TASK INPUTS
-- Opening Marker --

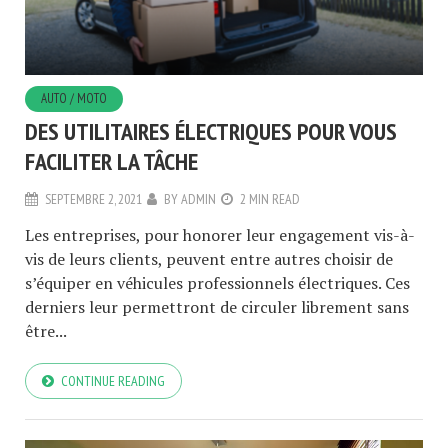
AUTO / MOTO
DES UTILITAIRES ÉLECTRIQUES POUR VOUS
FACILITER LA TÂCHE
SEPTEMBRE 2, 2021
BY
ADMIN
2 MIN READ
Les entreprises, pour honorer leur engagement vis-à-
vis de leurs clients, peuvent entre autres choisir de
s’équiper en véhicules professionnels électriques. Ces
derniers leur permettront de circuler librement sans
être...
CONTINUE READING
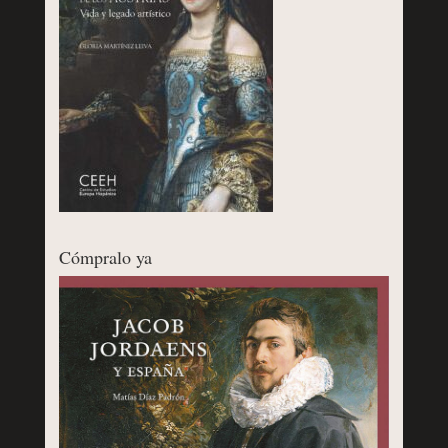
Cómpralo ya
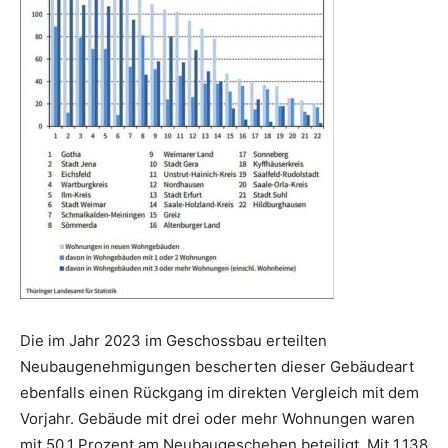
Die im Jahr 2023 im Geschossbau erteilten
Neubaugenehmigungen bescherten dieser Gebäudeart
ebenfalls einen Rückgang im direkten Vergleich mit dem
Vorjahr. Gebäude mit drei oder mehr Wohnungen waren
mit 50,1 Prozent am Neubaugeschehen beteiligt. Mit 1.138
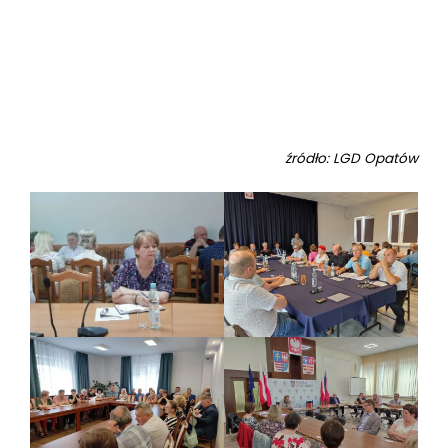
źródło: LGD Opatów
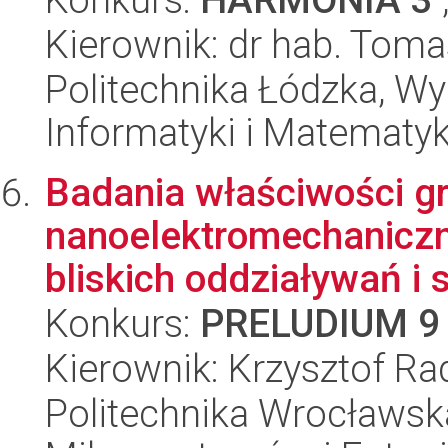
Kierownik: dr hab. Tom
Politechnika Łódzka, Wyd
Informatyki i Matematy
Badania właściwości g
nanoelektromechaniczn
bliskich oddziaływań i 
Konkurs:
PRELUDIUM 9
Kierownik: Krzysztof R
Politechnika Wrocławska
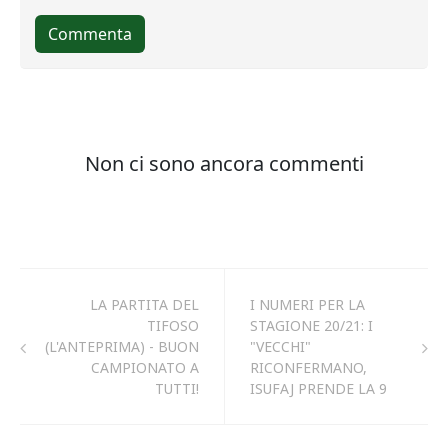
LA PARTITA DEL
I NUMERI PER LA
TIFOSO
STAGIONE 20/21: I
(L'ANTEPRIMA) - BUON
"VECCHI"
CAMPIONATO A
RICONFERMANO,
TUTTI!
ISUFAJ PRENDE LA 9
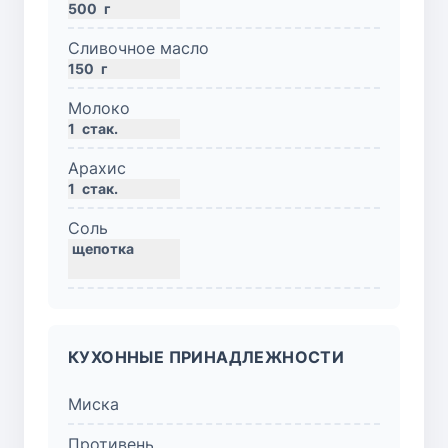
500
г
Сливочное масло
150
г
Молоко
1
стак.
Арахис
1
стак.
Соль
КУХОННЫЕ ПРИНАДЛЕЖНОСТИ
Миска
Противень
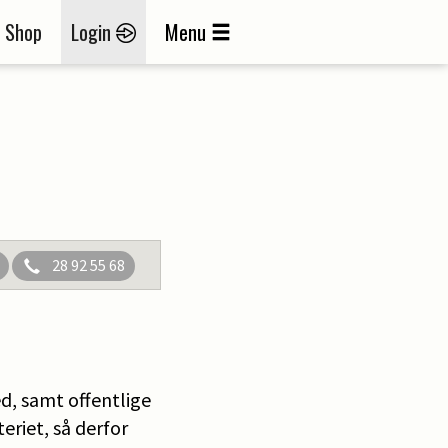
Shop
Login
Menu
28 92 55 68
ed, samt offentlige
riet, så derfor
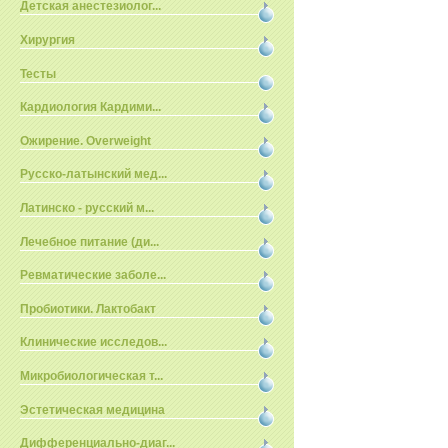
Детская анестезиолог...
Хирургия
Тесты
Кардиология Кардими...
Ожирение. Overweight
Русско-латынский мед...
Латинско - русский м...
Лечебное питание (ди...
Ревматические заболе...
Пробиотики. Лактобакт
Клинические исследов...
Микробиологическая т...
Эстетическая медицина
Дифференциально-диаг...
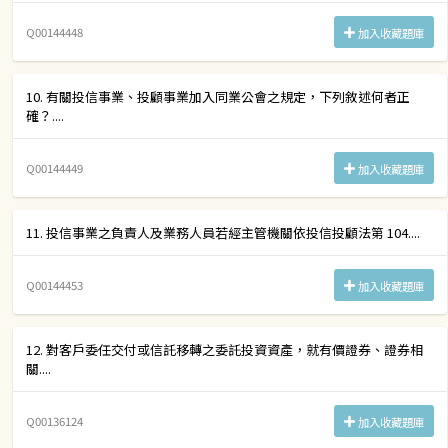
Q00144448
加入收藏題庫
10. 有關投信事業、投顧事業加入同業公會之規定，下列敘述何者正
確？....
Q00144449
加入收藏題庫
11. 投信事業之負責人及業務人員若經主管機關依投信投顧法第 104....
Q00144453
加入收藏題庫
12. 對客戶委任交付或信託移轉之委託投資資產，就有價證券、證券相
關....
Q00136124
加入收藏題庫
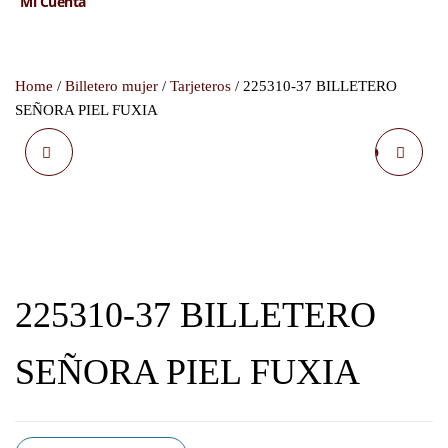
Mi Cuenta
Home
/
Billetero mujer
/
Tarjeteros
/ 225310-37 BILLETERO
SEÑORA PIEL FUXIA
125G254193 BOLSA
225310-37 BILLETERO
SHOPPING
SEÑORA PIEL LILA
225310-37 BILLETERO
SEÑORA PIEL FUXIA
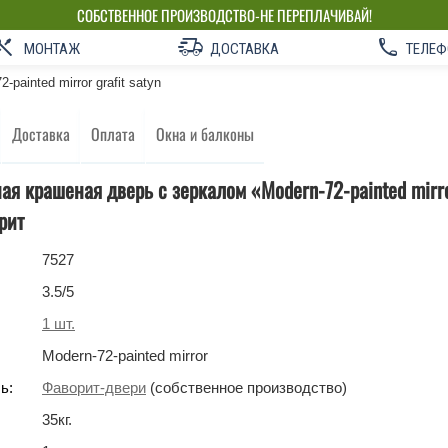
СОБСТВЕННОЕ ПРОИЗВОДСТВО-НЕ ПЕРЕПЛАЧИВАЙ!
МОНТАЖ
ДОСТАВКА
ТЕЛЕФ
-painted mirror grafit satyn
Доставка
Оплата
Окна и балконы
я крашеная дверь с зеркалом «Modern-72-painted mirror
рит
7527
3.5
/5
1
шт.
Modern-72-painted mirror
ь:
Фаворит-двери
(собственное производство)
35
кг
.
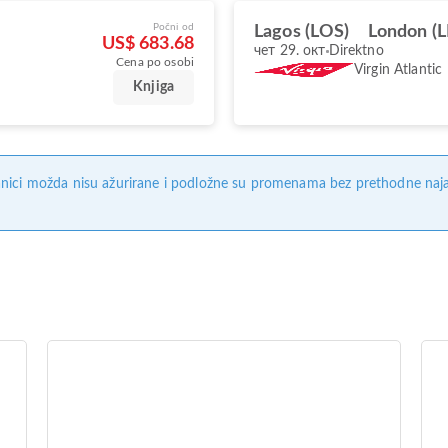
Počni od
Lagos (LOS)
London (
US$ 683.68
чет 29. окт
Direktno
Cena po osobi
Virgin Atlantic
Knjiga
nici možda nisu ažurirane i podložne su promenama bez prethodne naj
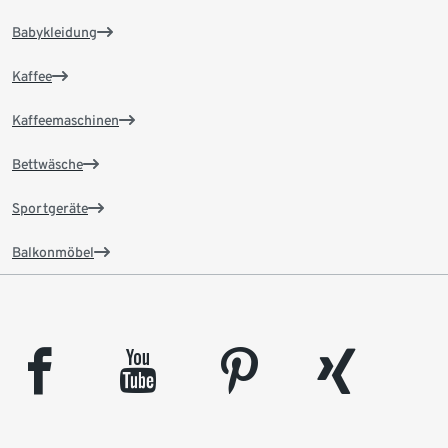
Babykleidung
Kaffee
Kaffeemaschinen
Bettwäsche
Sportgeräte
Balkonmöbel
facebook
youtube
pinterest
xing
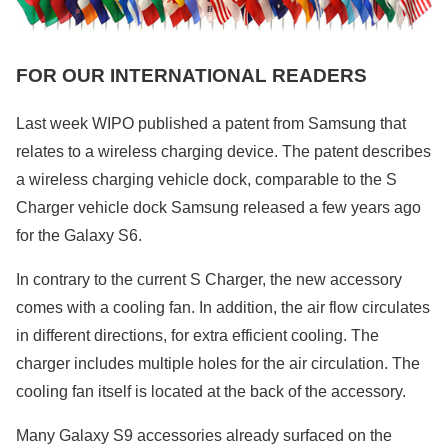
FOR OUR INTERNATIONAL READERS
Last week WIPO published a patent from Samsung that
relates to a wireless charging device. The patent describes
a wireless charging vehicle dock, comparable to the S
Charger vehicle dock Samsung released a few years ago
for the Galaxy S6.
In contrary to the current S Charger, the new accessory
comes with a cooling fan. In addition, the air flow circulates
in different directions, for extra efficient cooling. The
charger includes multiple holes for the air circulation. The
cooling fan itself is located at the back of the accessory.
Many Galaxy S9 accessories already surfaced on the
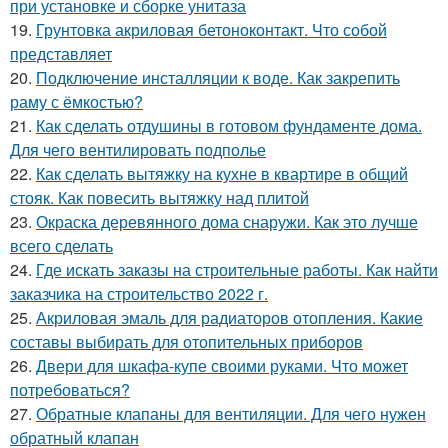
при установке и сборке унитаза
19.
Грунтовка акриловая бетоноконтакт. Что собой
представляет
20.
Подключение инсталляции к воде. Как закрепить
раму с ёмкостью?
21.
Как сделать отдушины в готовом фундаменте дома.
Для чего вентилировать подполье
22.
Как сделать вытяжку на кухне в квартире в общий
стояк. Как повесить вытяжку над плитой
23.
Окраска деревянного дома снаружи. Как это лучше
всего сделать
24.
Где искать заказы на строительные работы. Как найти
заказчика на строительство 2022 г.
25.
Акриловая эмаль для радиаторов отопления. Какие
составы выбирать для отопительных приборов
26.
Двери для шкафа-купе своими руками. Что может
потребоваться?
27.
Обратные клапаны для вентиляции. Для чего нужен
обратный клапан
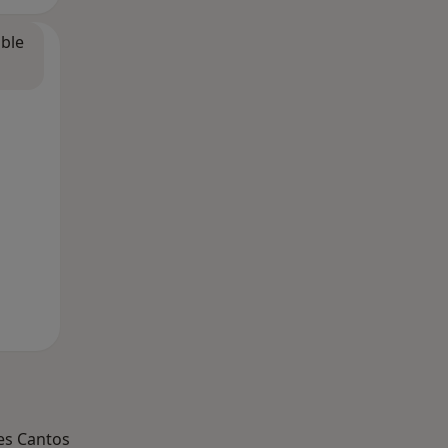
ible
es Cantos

-- Closing Marker --

DIRECTIONS
Pull out every line of the rows above that contains the string "dock", matching case exactly.

EXPECTED ANSWER
a wireless charging vehicle dock, comparable to the S
Charger vehicle dock Samsung released a few years ago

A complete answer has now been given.